__What you are asked to do__: Give the records below again with every "Keilriemen" changed to "Zahnriemen" and everything else left unchanged.

───

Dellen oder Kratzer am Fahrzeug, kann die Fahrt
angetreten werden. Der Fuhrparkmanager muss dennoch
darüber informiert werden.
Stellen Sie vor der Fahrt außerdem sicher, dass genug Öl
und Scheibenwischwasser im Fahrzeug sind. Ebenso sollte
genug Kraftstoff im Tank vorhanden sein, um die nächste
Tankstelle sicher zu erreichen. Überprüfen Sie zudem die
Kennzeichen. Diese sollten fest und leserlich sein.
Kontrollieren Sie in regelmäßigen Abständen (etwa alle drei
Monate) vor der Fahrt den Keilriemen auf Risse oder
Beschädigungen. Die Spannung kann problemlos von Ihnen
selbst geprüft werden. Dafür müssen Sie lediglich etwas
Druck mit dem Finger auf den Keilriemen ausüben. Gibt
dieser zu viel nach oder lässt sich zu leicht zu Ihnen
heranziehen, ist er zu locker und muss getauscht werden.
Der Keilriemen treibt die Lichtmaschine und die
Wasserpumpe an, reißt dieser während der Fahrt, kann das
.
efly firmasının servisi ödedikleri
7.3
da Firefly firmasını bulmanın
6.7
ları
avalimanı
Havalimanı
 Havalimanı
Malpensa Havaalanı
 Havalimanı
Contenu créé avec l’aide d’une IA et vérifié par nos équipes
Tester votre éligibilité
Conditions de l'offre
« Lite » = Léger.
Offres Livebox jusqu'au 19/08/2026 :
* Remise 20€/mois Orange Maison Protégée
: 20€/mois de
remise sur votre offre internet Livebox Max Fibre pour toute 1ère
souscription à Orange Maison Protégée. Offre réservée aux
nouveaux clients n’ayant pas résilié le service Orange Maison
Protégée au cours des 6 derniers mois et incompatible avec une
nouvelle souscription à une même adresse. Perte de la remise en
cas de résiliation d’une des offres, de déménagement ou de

───

__Answer box__:
Dellen oder Kratzer am Fahrzeug, kann die Fahrt
angetreten werden. Der Fuhrparkmanager muss dennoch
darüber informiert werden.
Stellen Sie vor der Fahrt außerdem sicher, dass genug Öl
und Scheibenwischwasser im Fahrzeug sind. Ebenso sollte
genug Kraftstoff im Tank vorhanden sein, um die nächste
Tankstelle sicher zu erreichen. Überprüfen Sie zudem die
Kennzeichen. Diese sollten fest und leserlich sein.
Kontrollieren Sie in regelmäßigen Abständen (etwa alle drei
Monate) vor der Fahrt den Zahnriemen auf Risse oder
Beschädigungen. Die Spannung kann problemlos von Ihnen
selbst geprüft werden. Dafür müssen Sie lediglich etwas
Druck mit dem Finger auf den Zahnriemen ausüben. Gibt
dieser zu viel nach oder lässt sich zu leicht zu Ihnen
heranziehen, ist er zu locker und muss getauscht werden.
Der Zahnriemen treibt die Lichtmaschine und die
Wasserpumpe an, reißt dieser während der Fahrt, kann das
.
efly firmasının servisi ödedikleri
7.3
da Firefly firmasını bulmanın
6.7
ları
avalimanı
Havalimanı
 Havalimanı
Malpensa Havaalanı
 Havalimanı
Contenu créé avec l’aide d’une IA et vérifié par nos équipes
Tester votre éligibilité
Conditions de l'offre
« Lite » = Léger.
Offres Livebox jusqu'au 19/08/2026 :
* Remise 20€/mois Orange Maison Protégée
: 20€/mois de
remise sur votre offre internet Livebox Max Fibre pour toute 1ère
souscription à Orange Maison Protégée. Offre réservée aux
nouveaux clients n’ayant pas résilié le service Orange Maison
Protégée au cours des 6 derniers mois et incompatible avec une
nouvelle souscription à une même adresse. Perte de la remise en
cas de résiliation d’une des offres, de déménagement ou de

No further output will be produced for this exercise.